BABY BOOMERS DON'T CONSIDER THEMSELVES AS "OLD", THEY HAVE MASSIVE BUYING POWER, AND THEY "DON'T VIEW AGING AS A TIME OF PHYSICAL DECLINE." GENSLER FINDS OUT HOW THIS DEMOGRAPHIC IS RAPIDLY REDEFINING AGED CARE.
What We Did
We investigated and documented trends for baby boomers and the aging market, focusing on demographic shifts and the unique physical, mental, and social needs of this population. We read and summarized research findings from 170 documents produced by government organizations, professional associations, academia, corporations, and the popular press. We also interviewed industry experts and attended panel discussions and conferences on aging in place. Our goal was to identify current innovations and industry trends in senior-living housing types, and to document design opportunities to create successful active aging communities.
Today’s 50- and 60-year-olds don’t see themselves as “old” and don’t view aging as a time of physical decline. They’re eschewing living and community situations that make them feel otherwise and expect to continue living life to the fullest. As their numbers grow, they have the demographic heft and buying power to back that up—baby boomers today outspend other generations by an estimated $400 billion each year on consumer goods and services, already accounting for 50 percent of total US consumer spending.

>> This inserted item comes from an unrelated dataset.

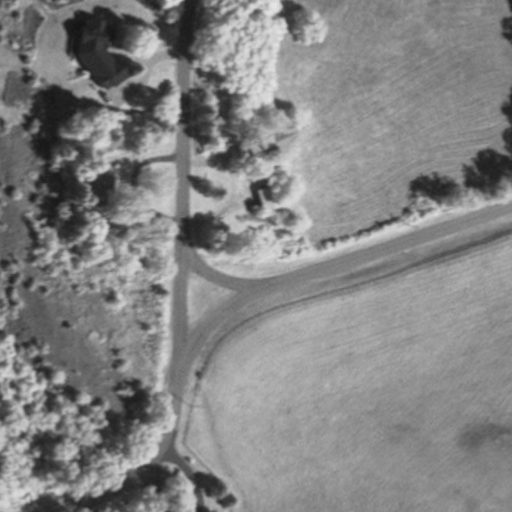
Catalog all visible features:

These “actively aging” boomers are looking for housing options to support their lifestyles and allow them to live a long, purposeful life. And their lifestyles are anything but traditionally “senior”—today’s seniors are better educated than any of their predecessors, and as a population are well-connected and tech-enabled. As consumers, they are as savvy as these characteristics would suggest. As a result, we recognize the US active aging population as a population with discerning tastes and a hunger for good design.
We identified four major themes that define our design approach for an actively aging population:
Connectivity: The ability to maintain relationships with neighbors, coworkers, family, friends, and community members—both in-person and online.
Choice: Living in a location that fits one’s particular preferences, participating in activities that one chooses, and making one’s own decisions about healthcare.
Independence: Relying on others as little as possible for personal care and getting around, including use of public transportation, ride-sharing, and walking.
Wellness: Not only staving off disease but also managing long-term illness to lead a productive and fulfilling life.
Together, these factors underpin psychological, social, and physical health. By intervening to support an aging population across these factors, we can increase quality of life and “active” life expectancy. Design interventions across scales—from thoughtful urban planning, to buildings integrated with transportation and social service systems, to personal products and technology with a wellness focus—can help address these trends.
What This Means
Senior housing on college campuses. Campuses can deliver the cultural and lifestyle amenities an aging population desires, and an aging population can bring welcome diversity (and income sources) to college towns.
Branded residential properties. If and when a move is required, this population is seeking a different type of aging community. Stress urban living with “active aging” amenities.
Aging-in-place technology. Use architecture, design, and “smart” technology to allow people to stay in their homes as long as possible—at the high levels of aesthetic and performance quality they’ve come to expect.
Retail healthcare. Reposition medical services to focus on healthy lifestyles and an experience that feels more like retail than healthcare. Consider underused retail environments, from malls to supermarkets, for potential locations.
Age-friendly cities. Urban environments designed to foster multigenerational living meet both aging-in-place preferences and the urban lifestyle this segment prefers.